Now, I have some tips for your code:

  • you’ve put “Options page” into own folder, I would suggest doing the same for content scripts and for the background scripts (remember, new devs will copy your style and your code organization :slight_smile:)

  • you are using inconsistently semicolon at the lines end - I know it’s optional but you should stick with one style (I guess it’s more common to have it always there)

  • I’m happy you are using const, but again not always, which is super confusing (if you will use let only when it’s actually needed, you’ll know that this variable is being mutated later on)

  • in the last code block you have a line localStorage.then(function(res) {.
    I think since you have already used async/await to fetch storage before, it would be better to use it also here.
    (also, using name “localStorage” for a promise returned from “storage.local” may be confusing for inexperienced devs since there is a “localStorage” on the window object!)

  • this is a super important, don’t async function in the “onMessage” handler: browser.runtime.onMessage.addListener(async function (message) {
    The problem is, this handler ALWAYS returns a promise, so it will act as a “black hole” and consume all messages, even those that were send to a different handler. These bugs are then crazy hard to find. More info here.

Other than that, it all looks great, I like your code style and it’s great that you’ve included also comments!

Lastly, there is this “elephant in the room” called Chrome / manifest v3…
As you know, Chrome doesn’t accept V2 anymore, so this tutorial will work only for Firefox, which is OK for studying, but in real life, many devs will want to support other browsers as well (it’s hard to ignore browser with 60%+ market share :frowning:).
What I’m trying to say, it would be nice to have “yet another blog” :slight_smile:, this time about “Multi-browser extension development”. Something that would help to solve all those issues like - creating extension that’s compatible with Firefox v2 and Chrome v3, with separate manifest files, but same sources (so some simple build script is required).
I wanted to write one for a while now but somehow I can’t find a free time for that :frowning:.

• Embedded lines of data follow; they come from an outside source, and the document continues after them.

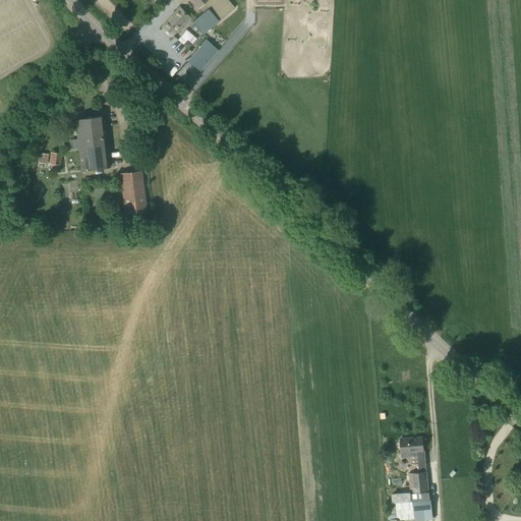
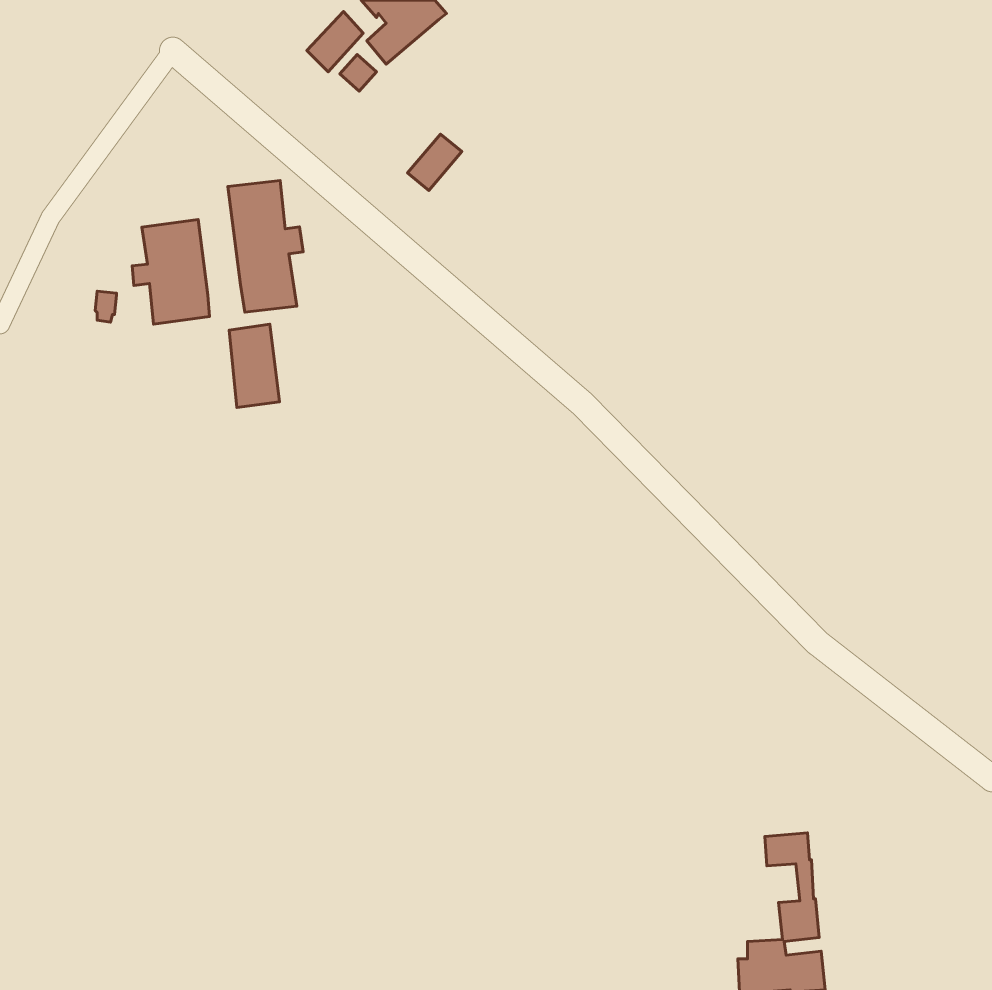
building: [189,42,218,71] -> [408,134,462,190]
building: none -> [228,181,303,312]

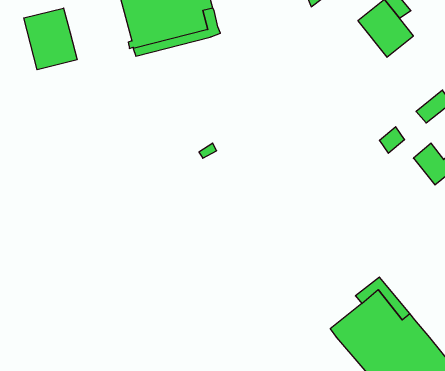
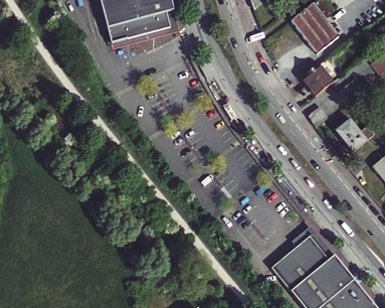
building: [24,8,77,70] -> none
building: none -> [302,64,333,96]

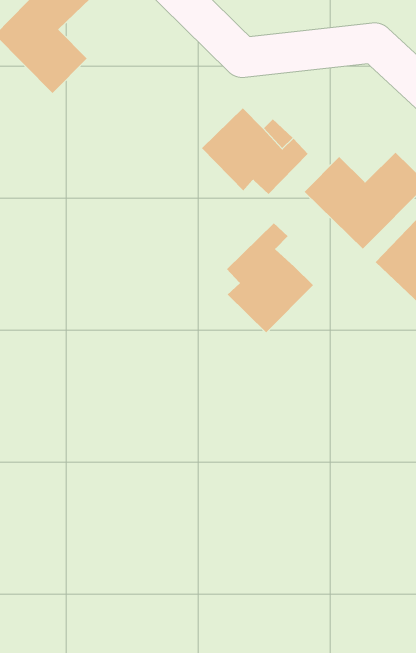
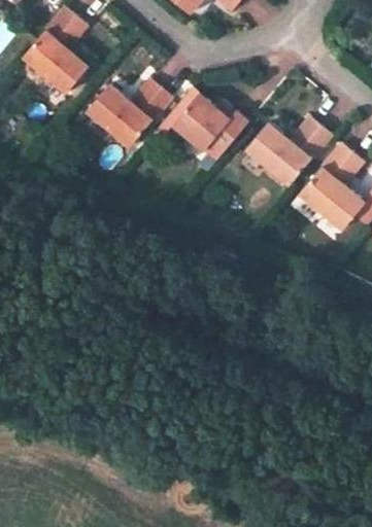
building: none -> [87,80,170,147]
building: [226,223,314,333] -> none

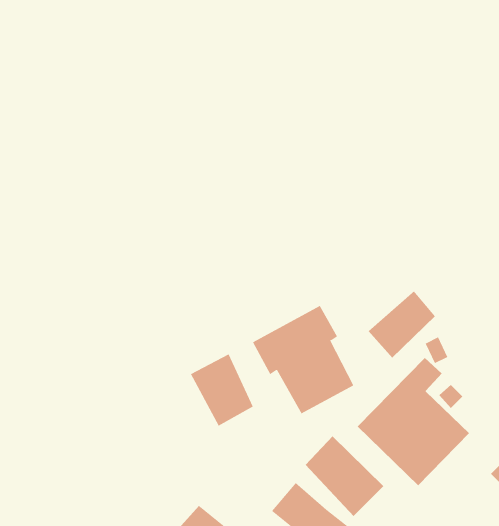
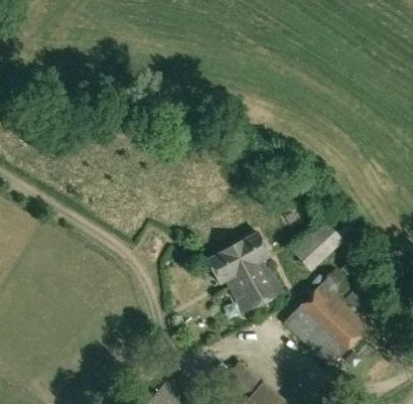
building: [190,354,254,426] -> none
building: [305,435,384,517] -> none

Anyway, good job! :slight_smile:

I have not. I don’t have a Reddit account.

Thanks for pointing it out, my new setup doesn’t have all consistent Prettier set up yet and I’m so used to all that happening automatically I forgot to double check here. Will fix once I update the post and example code.

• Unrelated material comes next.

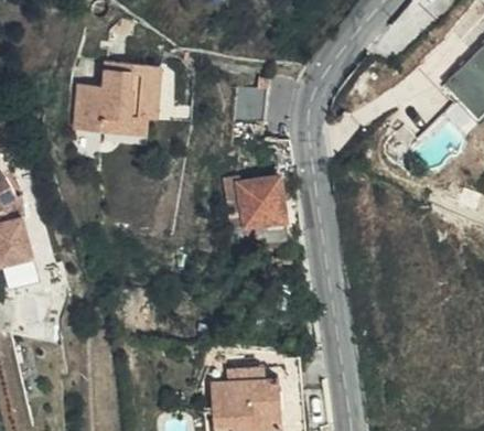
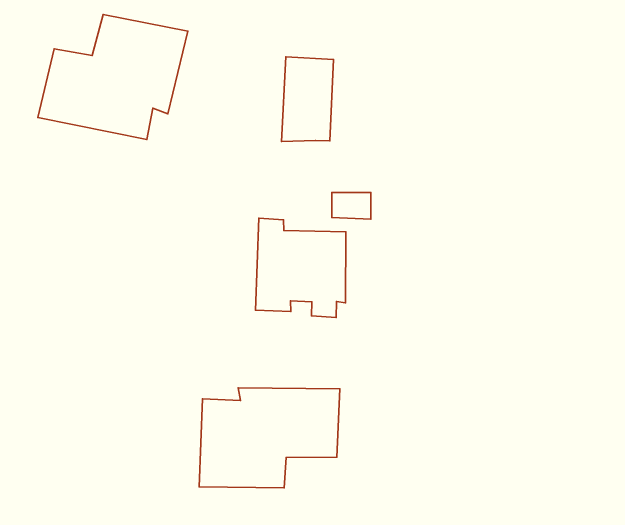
building: none -> [199,388,340,488]

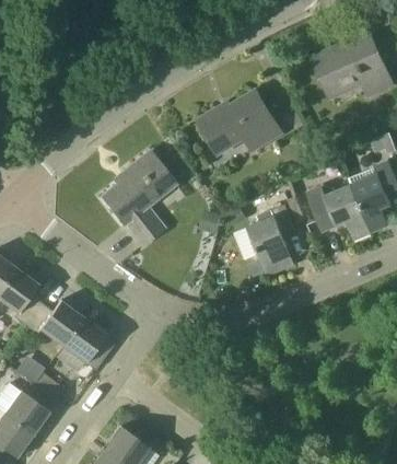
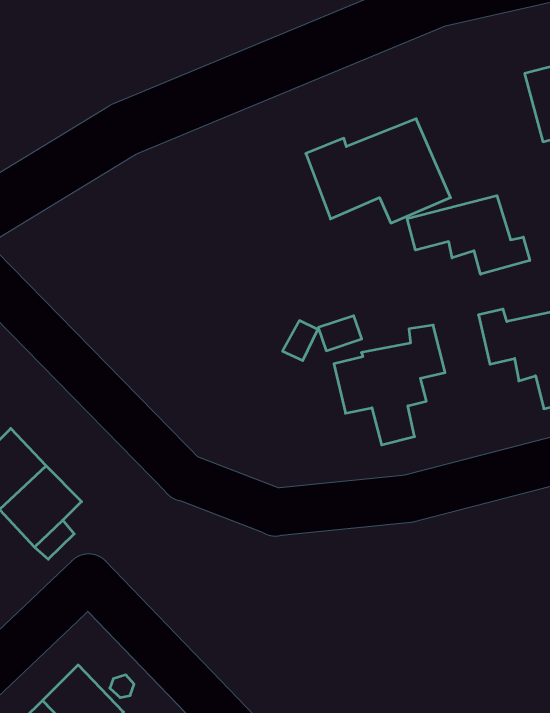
building: none -> [407,196,530,274]
building: [102,152,175,245] -> none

Yeah, I think most of the unneeded let usage there stems from my earlier experiments that did some modifying and when I changed the code later, I forgot to change them to const.

Great point, thanks!

I did not know that, thanks for letting me know! I need to fix them and add a note about that in the post.

Absolutely, 100% right. The reason I did this one in MV2 now is that on the other hand, Firefox doesn’t yet support MV3 and I also haven’t had time to learn all the changes for MV3 yet so once those start to improve, there will definitely be more MV3 tutorial content too.

Absolutely, I definitely aim to write more about different aspects of extension development and cross-browser stuff and build processes to make it easier are on my list.